Document —
↓

Basic Fitting Mode

_images/ALD_workflow.png — **Fig. 1:** The ChIMES Active Learning Driver Workflow.

The “active learning” portion of the ALD largely entails intelligent strategies for selecting candidate unlabeled training data (step 5 in the schematic above). However, the ALD can also be run in a simpler iterative refinement scheme, which is quite efficient for low complexity non-reactive problems. In this page, a single-state-point fit is demonstrated using VASP, and all additional options for fitting in this model are overviewed.

Example Fit: Molten Carbon

Note

Files for this example are located in ./<al_driver base folder>/examples/simple_iter_single_statepoint

In this section, an example 3-iteration fit for molten carbon at 6000 K and 2.0 g/cc is overviewed. The model will include up-to-three body interactions with the following hyperparameters. For more information on ChIMES hyperparameters and selection strategies, see:

The ChIMES LSQ code manual (link)
R.K. Lindsey, L.E. Fried, N. Goldman, JCTC, 13, 6222 (2017) (link)
R.K. Lindsey, L.E. Fried, N. Goldman, JCTC 15 436 (2019) (link)

Hyperparameter	Value
2-body order	12
2-body outer cutoff	3.15
3-body order	4
3-body outer cutoff	3.15
inner cutoff	0.98
Morse lambda	1.25
Tersoff parameter	0.75

Input Files

The neccesary input files and directory tree structure are provided in the example folder, i.e.:

$: tree
.

↑

Dataset records —
↓

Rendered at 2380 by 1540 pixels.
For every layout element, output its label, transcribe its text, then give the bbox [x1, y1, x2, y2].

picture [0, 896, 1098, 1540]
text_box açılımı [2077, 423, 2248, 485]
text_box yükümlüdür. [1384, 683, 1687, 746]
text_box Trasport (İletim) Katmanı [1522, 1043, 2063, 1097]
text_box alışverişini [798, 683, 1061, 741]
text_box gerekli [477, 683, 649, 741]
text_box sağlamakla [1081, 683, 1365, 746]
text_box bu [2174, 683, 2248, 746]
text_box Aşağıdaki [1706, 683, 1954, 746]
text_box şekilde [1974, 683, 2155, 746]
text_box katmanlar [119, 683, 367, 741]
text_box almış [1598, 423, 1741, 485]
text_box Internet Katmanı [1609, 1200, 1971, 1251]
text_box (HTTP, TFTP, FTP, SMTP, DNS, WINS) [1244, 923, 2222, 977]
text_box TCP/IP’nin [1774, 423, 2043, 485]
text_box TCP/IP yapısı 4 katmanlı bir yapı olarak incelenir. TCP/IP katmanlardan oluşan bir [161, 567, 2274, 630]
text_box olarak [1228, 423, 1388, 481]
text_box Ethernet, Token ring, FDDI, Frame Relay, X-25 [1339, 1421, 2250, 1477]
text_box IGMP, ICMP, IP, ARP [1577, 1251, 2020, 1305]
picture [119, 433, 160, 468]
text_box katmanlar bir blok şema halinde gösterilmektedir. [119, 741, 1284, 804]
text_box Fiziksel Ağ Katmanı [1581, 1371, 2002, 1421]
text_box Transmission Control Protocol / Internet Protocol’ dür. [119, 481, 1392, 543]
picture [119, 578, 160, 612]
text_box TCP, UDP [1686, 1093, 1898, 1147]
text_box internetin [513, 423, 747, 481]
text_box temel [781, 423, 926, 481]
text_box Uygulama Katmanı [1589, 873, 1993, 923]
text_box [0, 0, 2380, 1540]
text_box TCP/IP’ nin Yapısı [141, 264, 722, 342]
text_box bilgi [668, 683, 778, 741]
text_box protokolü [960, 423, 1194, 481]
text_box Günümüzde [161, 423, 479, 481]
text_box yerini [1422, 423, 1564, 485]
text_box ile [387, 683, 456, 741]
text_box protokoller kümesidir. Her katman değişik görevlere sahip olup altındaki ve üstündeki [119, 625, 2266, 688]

↑

Exercise prompt —
Reproduce the part of the Basic Fitting Mode page that opens with the words containing "Example Fit: Molten" and closes with "code manual (link)", substituting "described" for "overviewed".

Solved exercise —
Example Fit: Molten Carbon

Note

Files for this example are located in ./<al_driver base folder>/examples/simple_iter_single_statepoint

In this section, an example 3-iteration fit for molten carbon at 6000 K and 2.0 g/cc is described. The model will include up-to-three body interactions with the following hyperparameters. For more information on ChIMES hyperparameters and selection strategies, see:

The ChIMES LSQ code manual (link)